Bulunduğu konum, yanında yer alan ve çoğunluğu el sanatları ürünleri satan dükkanları barındıran tarihi Kızlarağası Hanı ve hemen önündeki kahvehane ve restoranlar, İzmirlilerin ve turistlerin büyük bölümünün Hisar Camiine gitmesine neden olurken, camiyi gezmeyenlerin bile, önündeki kahvehanelerde alışveriş sonrası yorgunluk atmak için bir ‘’dibek kahvesi’’ içmişliği bulunuyor. Gazeteci, yazar ve İzmir tarihi araştırmacısı Yaşar Aksoy, yaptığı değerlendirmede, Hisar Camisinin yerinde 1400’lü yıllarda ‘’liman kalesi’’ adı verilen bir kalenin yer aldığını anlattı. Kalenin 1410 yılından sonra Orta Asya İmparatoru Timur tarafından yıkıldığını belirten Aksoy, kalenin yıkıntıları üzerinde 1597 yılında Aydınoğlu Yakup Bey tarafından Hisar Camisinin yaptırıldığını ifade etti. Caminin eskiden var olan bir kalenin temelleri üzerinde inşa edildiği için ‘’Hisar’’ ismini aldığını söyleyen Aksoy, caminin bugün İzmir’in en eski camii olma özelliğini taşıdığını kaydetti.
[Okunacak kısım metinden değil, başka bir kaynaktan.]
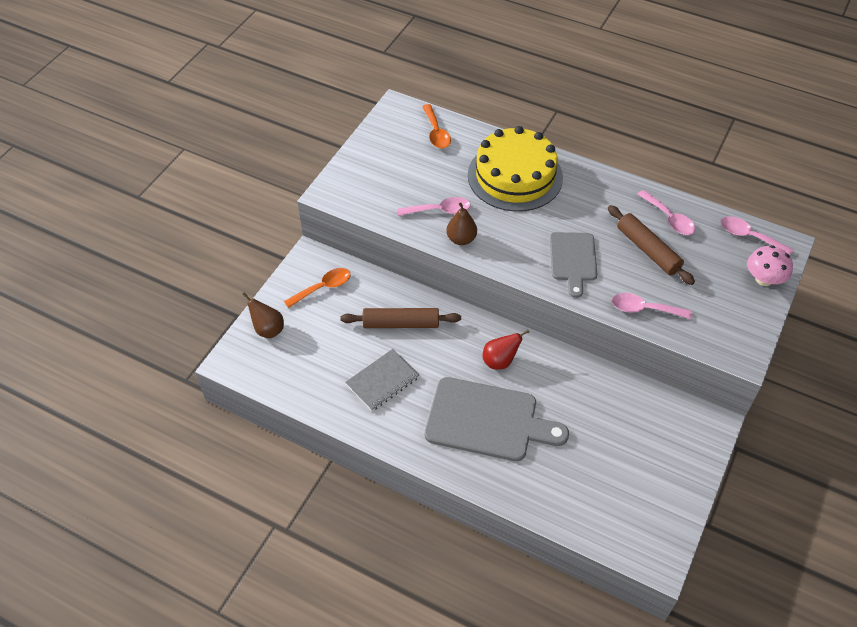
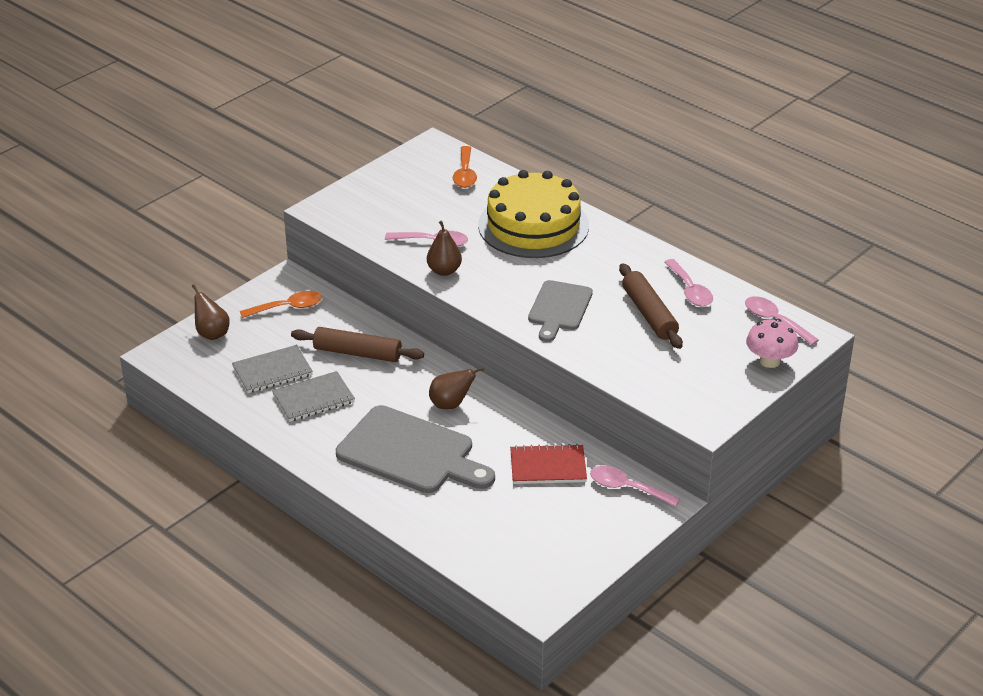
camera: 15 degrees right, 15 degrees down
red pear [483,330,529,370] -> brown pear [429,367,484,409]
pink spoon [612,293,692,319] -> pink spoon moved to [590,466,680,507]
none -> grey notebook [232,345,313,393]
none -> red notebook [510,444,587,484]

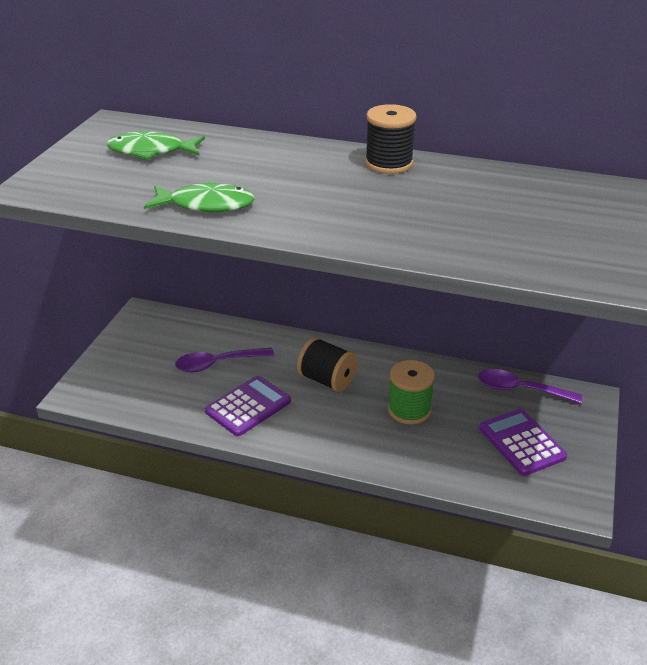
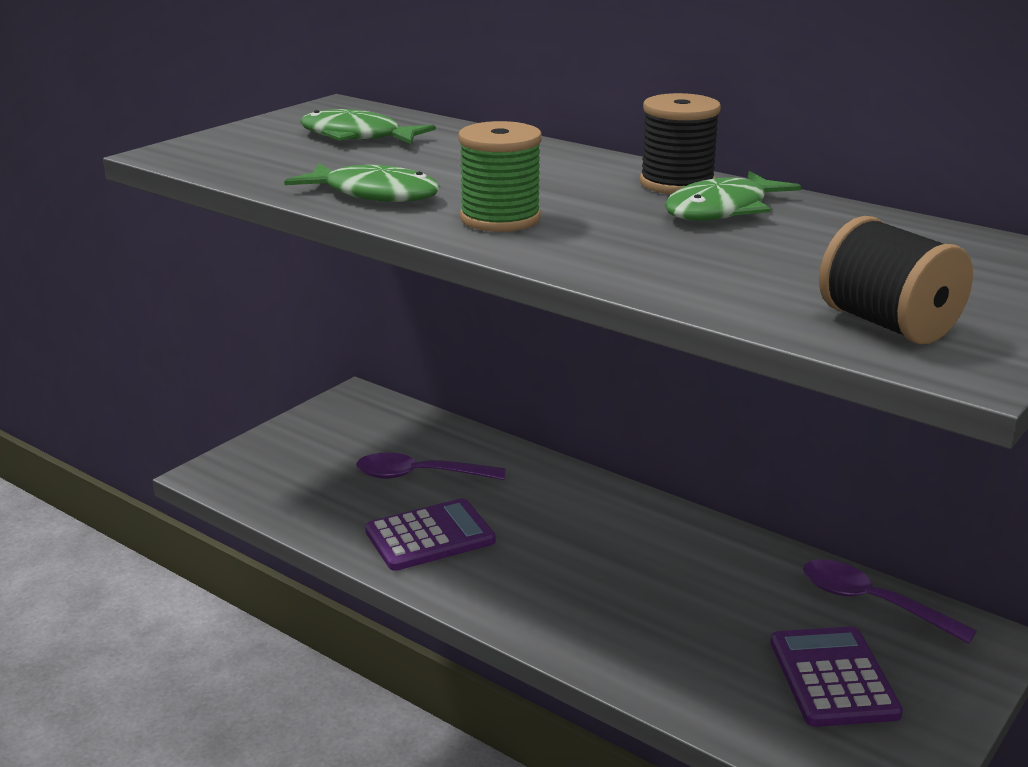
camera: 20 degrees right, 10 degrees down
black spool [297,337,358,392] -> black spool moved to [819,216,973,344]
green spool [388,360,435,424] -> green spool moved to [458,121,542,232]
none -> green fish [665,171,801,221]

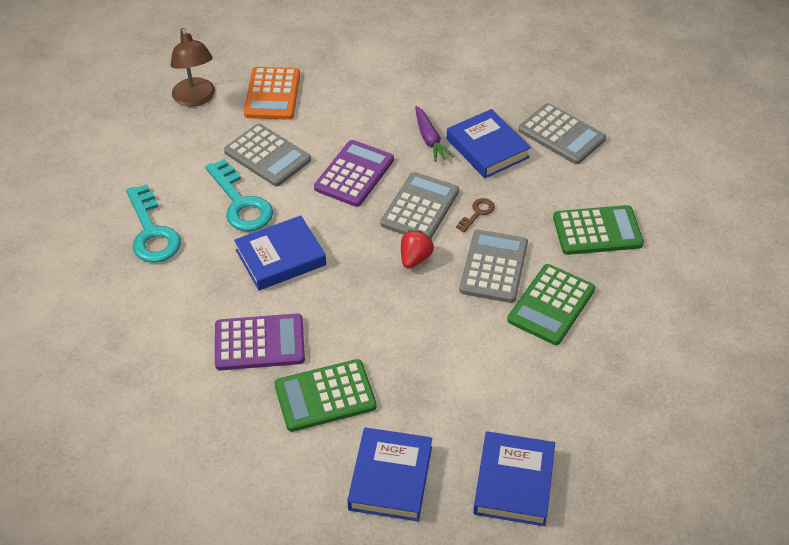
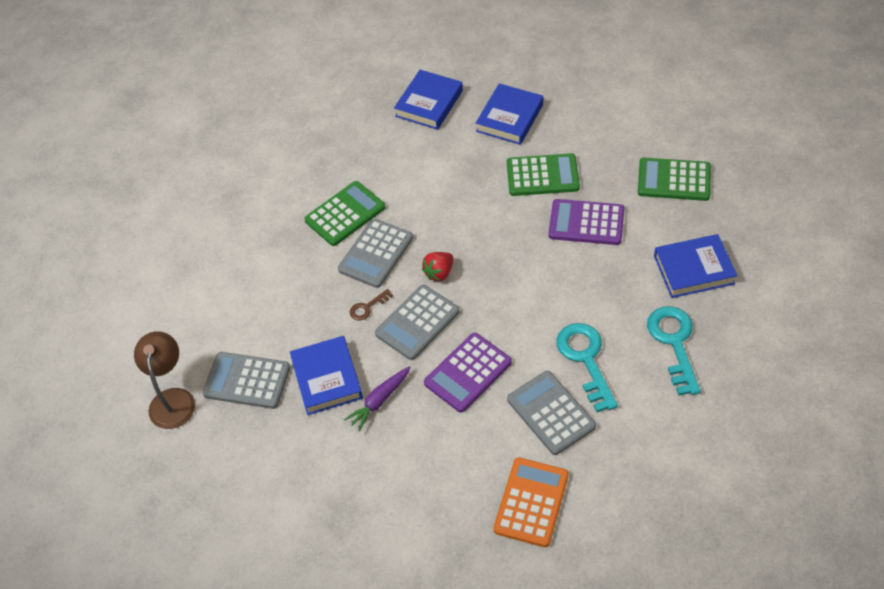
camera: 160 degrees left, 5 degrees up
brown lamp [171,28,215,107] -> brown lamp moved to [134,331,195,429]
blue book [234,215,326,290] -> blue book moved to [654,234,737,298]
purple carrot [415,106,454,162] -> purple carrot turned 135 degrees counterclockwise [344,366,411,431]
grey calculator [519,103,606,164] -> grey calculator turned 45 degrees counterclockwise [202,352,290,409]
green calculator [553,205,644,255] -> green calculator moved to [638,158,711,201]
Bir başka adı da Şadırvan Camisi olan Hisar Camisinin girişi, bugün nostaljik bir çarşı olan ve çoğunlukla tespihçilerin yer aldığı Hisarönü Çarşısına açılıyor.
Çay bahçeleri, restoranları da kapsayan çarşının yanı sıra, Hisar Camiinin yanında yer alan, 4 bin metrekarelik alana sahip Kızlarağası Hanı, bölgenin cazibesini bir kat daha artırıyor.Caminin yanında 1700’lü yıllarda inşa edilen iki katlı han bugün sahafların, el sanatları ürünü satan dükkanlarının bulunduğu tarihî bir çarşı olarak hizmet veriyor ve yabancı turistlerin uğrak noktaları arasında bulunuyor.
Çeşme Otelciler Birliği (ÇEŞTOB) Başkanı Veysi Öncel, İzmir’e gelen her dört turistten üçünün mutlaka Hisar Camiini ziyaret ettiğini belirtti. İzmir’in en görkemli yapılarından biri olan caminin 1813, 1868 ve 1881 depremlerinde hasar görse de yapılan onarımlara karşın ilk günkü özelliklerini ve mimarî yapısını koruyor. Ahşap minberi sedef kakmalı, mihrap ise yuvarlak bir niş şeklinde, içi 18 ve 19. yüzyılın kalem işleri ile bezeli Hisar Camisinin sütun başlıkları ve diğer süslemelerinin günümüze kadar bozulmadan geldiği belirtiliyor.
Caminin kesme taş üzerine yuvarlak gövdeli ve tek şerefeli minaresi bulunuyor.